> _Task directions_: Among the entries below, only the lines starting at the one with "#726c7e; stroke-width: 2.5;" and ending at the one with "#bbaaf6; stroke: #1d1a23;", both included, are to be printed exactly.

> _Materials provided_:
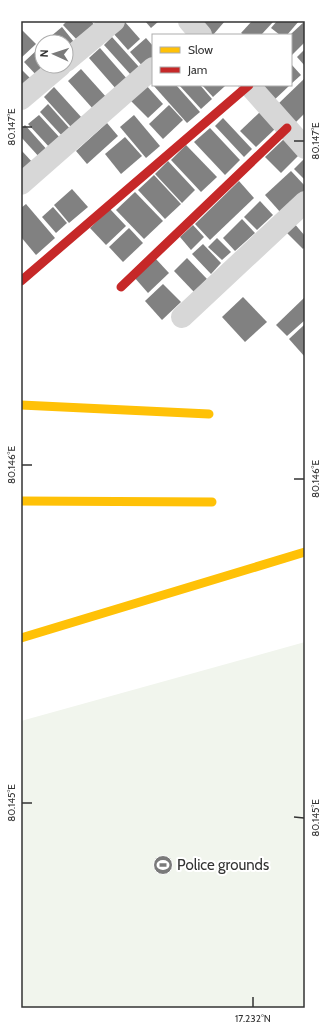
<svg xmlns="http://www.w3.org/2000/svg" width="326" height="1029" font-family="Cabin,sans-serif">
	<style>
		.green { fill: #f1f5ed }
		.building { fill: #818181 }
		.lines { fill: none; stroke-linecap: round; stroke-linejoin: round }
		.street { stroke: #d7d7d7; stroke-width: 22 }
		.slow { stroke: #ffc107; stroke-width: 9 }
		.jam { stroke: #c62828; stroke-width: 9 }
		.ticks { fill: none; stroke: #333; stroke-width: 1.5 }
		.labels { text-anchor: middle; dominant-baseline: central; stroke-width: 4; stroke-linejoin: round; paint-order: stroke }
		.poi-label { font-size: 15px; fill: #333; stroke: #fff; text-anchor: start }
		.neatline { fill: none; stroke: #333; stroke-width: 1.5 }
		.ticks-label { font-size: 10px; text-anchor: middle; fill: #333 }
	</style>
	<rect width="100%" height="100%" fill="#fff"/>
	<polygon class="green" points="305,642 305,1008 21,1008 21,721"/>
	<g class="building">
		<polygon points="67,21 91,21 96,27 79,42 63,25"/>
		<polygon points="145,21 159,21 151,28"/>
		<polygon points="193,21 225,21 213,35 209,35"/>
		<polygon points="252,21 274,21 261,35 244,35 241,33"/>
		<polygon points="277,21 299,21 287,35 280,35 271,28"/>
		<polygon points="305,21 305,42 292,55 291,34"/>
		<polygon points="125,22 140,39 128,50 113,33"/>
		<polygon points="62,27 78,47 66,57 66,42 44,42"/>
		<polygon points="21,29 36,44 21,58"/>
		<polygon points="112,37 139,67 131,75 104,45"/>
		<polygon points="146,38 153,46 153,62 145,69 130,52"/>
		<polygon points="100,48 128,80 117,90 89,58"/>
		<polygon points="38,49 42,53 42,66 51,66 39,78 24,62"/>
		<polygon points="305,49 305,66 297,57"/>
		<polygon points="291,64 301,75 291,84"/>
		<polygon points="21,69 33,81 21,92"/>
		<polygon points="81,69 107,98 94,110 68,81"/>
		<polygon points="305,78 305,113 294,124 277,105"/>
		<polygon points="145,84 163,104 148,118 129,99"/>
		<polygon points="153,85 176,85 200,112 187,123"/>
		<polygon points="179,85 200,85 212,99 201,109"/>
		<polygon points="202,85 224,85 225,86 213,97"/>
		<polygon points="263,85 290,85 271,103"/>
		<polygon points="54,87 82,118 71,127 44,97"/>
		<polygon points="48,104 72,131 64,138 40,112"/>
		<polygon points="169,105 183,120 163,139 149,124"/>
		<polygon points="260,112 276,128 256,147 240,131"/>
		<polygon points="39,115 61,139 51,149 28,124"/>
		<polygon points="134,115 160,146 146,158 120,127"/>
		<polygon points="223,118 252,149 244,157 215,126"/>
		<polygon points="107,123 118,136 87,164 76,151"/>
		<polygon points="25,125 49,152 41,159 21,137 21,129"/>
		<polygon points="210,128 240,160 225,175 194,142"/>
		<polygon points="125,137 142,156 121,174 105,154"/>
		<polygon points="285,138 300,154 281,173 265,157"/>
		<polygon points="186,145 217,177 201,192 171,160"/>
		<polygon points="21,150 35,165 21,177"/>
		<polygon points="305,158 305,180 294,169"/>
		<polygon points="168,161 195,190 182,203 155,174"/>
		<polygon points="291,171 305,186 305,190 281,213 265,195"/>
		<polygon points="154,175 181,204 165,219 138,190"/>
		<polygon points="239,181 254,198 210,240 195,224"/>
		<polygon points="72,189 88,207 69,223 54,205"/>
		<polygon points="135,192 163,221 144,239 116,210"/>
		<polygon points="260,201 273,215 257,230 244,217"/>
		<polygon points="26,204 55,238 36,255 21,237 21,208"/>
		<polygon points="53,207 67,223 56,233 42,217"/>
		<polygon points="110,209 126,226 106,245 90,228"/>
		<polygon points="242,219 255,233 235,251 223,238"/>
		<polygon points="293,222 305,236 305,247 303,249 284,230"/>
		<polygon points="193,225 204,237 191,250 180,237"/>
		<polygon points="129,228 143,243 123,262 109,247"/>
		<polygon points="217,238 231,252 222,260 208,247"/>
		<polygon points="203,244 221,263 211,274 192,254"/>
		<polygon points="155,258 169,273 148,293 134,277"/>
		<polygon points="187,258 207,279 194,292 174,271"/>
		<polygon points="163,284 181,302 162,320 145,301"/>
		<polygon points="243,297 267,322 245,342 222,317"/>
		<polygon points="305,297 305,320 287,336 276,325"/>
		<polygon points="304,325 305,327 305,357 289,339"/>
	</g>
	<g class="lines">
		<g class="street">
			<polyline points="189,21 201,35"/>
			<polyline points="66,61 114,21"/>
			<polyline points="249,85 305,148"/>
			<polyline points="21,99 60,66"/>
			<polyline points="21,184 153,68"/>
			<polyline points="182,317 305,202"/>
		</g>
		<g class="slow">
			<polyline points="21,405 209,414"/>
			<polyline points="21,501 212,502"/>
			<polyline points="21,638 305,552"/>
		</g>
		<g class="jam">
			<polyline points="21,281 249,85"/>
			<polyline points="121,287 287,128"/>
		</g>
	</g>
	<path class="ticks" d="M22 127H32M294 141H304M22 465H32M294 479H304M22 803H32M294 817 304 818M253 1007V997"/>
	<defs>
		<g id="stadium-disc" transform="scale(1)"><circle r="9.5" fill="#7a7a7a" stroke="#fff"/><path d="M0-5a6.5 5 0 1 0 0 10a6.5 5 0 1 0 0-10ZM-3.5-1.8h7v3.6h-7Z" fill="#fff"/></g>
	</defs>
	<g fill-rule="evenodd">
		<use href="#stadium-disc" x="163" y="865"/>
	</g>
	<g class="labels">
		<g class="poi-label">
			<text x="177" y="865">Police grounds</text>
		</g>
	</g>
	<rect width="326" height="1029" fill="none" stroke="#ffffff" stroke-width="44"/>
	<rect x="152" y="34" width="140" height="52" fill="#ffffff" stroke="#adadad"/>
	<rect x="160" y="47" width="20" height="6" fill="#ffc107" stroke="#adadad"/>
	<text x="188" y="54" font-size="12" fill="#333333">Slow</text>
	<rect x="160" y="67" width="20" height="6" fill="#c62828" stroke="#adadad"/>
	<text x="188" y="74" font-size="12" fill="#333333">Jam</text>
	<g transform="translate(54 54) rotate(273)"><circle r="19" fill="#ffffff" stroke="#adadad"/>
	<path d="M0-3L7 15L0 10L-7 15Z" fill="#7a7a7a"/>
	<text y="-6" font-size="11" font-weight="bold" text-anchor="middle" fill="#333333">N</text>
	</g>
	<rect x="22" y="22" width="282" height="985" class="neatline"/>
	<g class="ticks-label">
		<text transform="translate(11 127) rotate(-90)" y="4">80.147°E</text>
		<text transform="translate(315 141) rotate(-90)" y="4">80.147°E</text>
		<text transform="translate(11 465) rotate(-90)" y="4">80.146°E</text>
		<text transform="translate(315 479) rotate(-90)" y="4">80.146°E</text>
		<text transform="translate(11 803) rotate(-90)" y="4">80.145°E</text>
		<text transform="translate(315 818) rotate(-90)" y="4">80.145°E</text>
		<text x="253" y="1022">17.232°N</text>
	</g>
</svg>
---
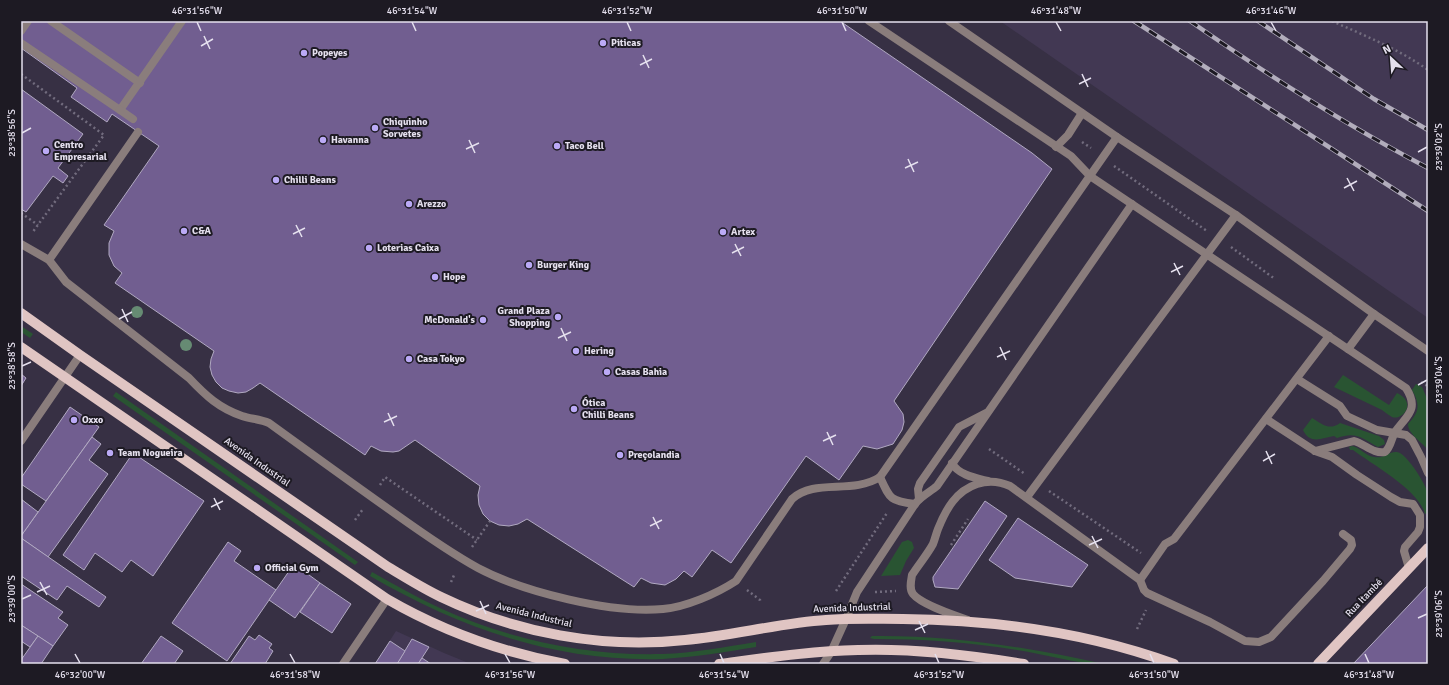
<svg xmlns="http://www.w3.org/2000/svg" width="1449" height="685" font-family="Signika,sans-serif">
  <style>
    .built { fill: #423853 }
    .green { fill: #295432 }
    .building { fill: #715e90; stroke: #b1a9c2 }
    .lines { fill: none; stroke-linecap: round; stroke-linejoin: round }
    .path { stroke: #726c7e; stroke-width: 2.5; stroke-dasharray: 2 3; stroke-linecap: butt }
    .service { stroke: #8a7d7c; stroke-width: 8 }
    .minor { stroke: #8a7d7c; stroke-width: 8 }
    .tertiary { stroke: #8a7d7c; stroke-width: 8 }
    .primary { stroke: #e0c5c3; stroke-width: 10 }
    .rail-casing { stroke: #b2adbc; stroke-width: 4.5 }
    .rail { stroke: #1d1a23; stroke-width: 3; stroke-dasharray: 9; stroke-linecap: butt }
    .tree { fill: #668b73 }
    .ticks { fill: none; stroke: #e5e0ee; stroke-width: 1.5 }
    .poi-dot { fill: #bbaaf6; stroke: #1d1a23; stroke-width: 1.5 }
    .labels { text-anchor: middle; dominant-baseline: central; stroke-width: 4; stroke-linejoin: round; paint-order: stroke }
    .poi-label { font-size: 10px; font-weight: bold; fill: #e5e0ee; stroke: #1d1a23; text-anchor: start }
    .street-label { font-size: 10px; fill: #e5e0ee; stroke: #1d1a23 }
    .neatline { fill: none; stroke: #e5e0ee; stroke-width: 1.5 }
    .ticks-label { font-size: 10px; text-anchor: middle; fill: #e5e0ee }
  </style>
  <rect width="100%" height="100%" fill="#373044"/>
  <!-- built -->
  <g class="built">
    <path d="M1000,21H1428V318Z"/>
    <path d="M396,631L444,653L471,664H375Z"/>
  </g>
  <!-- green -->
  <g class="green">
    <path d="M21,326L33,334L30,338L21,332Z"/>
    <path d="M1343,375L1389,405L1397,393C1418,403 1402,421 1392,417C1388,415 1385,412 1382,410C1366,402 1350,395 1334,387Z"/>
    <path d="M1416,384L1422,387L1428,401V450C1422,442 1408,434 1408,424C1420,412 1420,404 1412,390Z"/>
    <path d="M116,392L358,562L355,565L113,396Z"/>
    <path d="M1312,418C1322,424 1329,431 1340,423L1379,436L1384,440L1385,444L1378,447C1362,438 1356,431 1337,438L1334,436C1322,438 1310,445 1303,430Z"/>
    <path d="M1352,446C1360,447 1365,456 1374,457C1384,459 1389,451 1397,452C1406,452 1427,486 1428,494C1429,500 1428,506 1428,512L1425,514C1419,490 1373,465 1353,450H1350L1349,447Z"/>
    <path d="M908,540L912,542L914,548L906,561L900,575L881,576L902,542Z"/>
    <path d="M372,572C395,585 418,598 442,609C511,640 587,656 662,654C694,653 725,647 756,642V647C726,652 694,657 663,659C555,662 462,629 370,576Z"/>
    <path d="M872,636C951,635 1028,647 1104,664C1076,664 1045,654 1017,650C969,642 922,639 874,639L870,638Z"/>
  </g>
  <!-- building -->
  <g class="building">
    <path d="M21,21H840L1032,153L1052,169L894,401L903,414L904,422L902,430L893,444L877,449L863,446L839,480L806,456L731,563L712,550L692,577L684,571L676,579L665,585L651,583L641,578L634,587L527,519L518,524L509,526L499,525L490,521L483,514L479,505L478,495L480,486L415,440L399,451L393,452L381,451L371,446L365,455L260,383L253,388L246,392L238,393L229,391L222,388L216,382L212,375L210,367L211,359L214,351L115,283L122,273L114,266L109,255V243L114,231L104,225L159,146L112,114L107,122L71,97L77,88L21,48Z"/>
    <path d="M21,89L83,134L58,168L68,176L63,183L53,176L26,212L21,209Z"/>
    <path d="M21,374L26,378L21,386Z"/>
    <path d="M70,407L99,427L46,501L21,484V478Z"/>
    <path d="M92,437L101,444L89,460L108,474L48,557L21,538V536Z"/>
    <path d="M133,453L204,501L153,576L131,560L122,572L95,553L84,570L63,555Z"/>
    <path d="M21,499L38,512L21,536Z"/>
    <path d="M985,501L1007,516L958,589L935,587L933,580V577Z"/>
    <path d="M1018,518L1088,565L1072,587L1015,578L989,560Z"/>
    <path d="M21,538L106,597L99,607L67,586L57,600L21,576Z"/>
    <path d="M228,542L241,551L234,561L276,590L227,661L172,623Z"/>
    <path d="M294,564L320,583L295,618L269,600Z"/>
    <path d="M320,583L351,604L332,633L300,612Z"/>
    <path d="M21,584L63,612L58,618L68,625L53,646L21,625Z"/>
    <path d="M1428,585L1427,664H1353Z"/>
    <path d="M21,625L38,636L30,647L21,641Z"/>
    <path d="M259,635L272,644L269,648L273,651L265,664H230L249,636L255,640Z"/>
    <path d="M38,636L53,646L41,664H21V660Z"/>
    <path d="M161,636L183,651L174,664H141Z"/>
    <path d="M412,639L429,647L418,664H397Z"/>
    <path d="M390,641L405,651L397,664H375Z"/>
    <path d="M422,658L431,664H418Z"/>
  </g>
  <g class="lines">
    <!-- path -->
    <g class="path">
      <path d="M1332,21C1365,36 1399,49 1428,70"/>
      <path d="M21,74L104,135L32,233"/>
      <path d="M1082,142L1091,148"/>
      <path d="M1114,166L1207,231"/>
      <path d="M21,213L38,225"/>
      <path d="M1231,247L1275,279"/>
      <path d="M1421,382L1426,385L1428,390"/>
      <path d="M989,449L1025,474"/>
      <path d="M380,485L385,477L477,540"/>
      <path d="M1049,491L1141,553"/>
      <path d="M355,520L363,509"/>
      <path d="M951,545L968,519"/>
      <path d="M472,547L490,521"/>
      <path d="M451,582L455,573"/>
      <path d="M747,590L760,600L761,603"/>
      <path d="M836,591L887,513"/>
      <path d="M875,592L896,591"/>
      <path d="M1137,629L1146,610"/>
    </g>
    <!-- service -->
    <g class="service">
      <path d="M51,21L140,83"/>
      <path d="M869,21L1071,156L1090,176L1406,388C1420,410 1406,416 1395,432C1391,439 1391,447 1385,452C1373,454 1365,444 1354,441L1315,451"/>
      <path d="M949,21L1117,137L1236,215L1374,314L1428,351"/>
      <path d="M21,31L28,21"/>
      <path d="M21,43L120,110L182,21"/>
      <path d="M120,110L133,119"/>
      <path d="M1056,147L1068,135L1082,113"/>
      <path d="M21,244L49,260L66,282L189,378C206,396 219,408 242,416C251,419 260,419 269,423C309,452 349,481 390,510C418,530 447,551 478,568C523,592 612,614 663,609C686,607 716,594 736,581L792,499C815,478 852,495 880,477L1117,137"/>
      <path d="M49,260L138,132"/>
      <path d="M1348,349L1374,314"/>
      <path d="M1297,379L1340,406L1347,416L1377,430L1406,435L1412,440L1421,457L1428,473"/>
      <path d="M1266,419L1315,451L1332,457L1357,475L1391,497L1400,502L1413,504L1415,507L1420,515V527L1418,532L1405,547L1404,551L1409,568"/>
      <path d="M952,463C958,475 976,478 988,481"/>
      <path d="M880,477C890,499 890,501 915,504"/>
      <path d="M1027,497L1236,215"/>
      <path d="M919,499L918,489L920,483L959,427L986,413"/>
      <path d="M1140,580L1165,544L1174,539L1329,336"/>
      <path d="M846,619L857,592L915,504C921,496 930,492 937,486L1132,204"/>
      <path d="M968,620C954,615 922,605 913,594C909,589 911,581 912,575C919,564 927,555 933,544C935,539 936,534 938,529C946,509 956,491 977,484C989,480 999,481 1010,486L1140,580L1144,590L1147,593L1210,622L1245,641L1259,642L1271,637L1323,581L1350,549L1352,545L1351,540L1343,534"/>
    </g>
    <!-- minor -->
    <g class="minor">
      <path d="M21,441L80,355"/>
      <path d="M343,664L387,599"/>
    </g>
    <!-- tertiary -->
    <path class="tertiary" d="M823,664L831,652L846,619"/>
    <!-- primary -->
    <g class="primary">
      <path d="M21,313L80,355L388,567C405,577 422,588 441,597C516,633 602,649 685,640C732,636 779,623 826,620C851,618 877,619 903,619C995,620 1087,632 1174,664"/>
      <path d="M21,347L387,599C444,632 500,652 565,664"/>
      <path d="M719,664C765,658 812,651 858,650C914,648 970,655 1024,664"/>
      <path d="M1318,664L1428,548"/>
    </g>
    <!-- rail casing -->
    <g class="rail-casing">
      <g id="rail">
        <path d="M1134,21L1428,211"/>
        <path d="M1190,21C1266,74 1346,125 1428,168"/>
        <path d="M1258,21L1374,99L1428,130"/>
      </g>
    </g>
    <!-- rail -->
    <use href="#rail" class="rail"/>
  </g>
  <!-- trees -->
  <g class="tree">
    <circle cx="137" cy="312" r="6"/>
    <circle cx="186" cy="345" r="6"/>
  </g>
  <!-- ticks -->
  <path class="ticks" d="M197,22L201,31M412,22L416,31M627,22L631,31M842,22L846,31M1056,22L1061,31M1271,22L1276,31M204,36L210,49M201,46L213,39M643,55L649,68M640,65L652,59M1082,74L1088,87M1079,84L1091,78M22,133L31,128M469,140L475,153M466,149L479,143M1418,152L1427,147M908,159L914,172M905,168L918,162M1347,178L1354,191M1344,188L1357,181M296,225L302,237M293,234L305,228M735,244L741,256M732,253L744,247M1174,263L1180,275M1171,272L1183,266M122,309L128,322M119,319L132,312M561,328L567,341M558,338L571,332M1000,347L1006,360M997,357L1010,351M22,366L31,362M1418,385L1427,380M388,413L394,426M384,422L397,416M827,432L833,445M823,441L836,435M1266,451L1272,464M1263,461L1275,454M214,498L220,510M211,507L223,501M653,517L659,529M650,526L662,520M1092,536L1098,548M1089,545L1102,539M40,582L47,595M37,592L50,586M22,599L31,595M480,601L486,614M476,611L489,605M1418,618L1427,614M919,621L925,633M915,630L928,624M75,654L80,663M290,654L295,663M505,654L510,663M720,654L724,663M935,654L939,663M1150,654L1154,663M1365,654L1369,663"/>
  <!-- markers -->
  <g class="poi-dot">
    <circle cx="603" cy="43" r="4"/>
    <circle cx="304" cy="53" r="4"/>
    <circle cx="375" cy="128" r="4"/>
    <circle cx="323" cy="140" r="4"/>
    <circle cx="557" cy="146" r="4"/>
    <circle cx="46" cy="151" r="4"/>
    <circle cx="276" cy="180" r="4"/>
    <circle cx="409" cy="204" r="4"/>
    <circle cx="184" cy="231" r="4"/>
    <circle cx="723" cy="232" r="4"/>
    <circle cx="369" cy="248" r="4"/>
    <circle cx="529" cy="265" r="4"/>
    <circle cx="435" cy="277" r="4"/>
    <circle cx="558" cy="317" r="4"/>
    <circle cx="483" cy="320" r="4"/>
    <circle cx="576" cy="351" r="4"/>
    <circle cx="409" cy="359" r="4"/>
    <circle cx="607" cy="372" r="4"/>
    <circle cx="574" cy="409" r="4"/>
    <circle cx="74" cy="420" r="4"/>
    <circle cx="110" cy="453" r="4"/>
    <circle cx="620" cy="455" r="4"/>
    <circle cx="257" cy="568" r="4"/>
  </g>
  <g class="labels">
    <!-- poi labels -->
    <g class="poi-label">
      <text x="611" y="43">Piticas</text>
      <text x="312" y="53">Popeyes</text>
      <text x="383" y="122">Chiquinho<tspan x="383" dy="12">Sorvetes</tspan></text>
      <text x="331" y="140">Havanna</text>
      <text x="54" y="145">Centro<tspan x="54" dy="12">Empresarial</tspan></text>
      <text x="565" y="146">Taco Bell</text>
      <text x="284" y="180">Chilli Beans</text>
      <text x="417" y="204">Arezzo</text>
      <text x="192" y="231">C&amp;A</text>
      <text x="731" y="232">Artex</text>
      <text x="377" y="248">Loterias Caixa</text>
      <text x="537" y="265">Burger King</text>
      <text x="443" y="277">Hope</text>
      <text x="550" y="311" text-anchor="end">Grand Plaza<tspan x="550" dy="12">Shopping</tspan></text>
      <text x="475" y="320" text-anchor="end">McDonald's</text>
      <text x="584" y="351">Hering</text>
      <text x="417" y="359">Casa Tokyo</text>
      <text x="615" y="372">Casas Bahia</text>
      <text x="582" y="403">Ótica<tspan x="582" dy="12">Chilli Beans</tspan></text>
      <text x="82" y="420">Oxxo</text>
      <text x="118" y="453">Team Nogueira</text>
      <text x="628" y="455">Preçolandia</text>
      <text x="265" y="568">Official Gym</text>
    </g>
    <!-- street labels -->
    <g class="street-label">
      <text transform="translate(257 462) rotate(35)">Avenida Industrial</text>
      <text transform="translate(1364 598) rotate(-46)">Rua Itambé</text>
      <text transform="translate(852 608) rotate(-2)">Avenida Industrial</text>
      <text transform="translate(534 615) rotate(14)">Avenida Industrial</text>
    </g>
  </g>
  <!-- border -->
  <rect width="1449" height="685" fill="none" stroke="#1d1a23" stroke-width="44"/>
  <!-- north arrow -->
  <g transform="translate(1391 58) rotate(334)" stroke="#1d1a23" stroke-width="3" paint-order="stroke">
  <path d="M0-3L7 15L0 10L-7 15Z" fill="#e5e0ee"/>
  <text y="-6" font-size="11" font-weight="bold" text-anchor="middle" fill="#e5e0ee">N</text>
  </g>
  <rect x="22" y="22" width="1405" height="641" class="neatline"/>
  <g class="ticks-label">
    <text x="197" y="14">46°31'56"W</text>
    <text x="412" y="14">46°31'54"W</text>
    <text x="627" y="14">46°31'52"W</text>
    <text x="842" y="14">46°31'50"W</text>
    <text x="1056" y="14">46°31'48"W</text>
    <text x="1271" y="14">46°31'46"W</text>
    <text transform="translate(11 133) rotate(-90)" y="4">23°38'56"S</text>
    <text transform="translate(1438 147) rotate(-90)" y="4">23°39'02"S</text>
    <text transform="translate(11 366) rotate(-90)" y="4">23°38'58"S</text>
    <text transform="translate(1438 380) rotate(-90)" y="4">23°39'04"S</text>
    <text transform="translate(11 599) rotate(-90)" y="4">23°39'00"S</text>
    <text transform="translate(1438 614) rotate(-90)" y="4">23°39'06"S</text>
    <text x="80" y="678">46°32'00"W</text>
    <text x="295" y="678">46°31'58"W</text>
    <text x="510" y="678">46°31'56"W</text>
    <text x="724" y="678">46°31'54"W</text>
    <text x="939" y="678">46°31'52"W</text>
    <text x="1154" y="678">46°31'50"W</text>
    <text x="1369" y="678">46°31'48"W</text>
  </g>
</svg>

> _Answer to this problem_:
    .path { stroke: #726c7e; stroke-width: 2.5; stroke-dasharray: 2 3; stroke-linecap: butt }
    .service { stroke: #8a7d7c; stroke-width: 8 }
    .minor { stroke: #8a7d7c; stroke-width: 8 }
    .tertiary { stroke: #8a7d7c; stroke-width: 8 }
    .primary { stroke: #e0c5c3; stroke-width: 10 }
    .rail-casing { stroke: #b2adbc; stroke-width: 4.5 }
    .rail { stroke: #1d1a23; stroke-width: 3; stroke-dasharray: 9; stroke-linecap: butt }
    .tree { fill: #668b73 }
    .ticks { fill: none; stroke: #e5e0ee; stroke-width: 1.5 }
    .poi-dot { fill: #bbaaf6; stroke: #1d1a23; stroke-width: 1.5 }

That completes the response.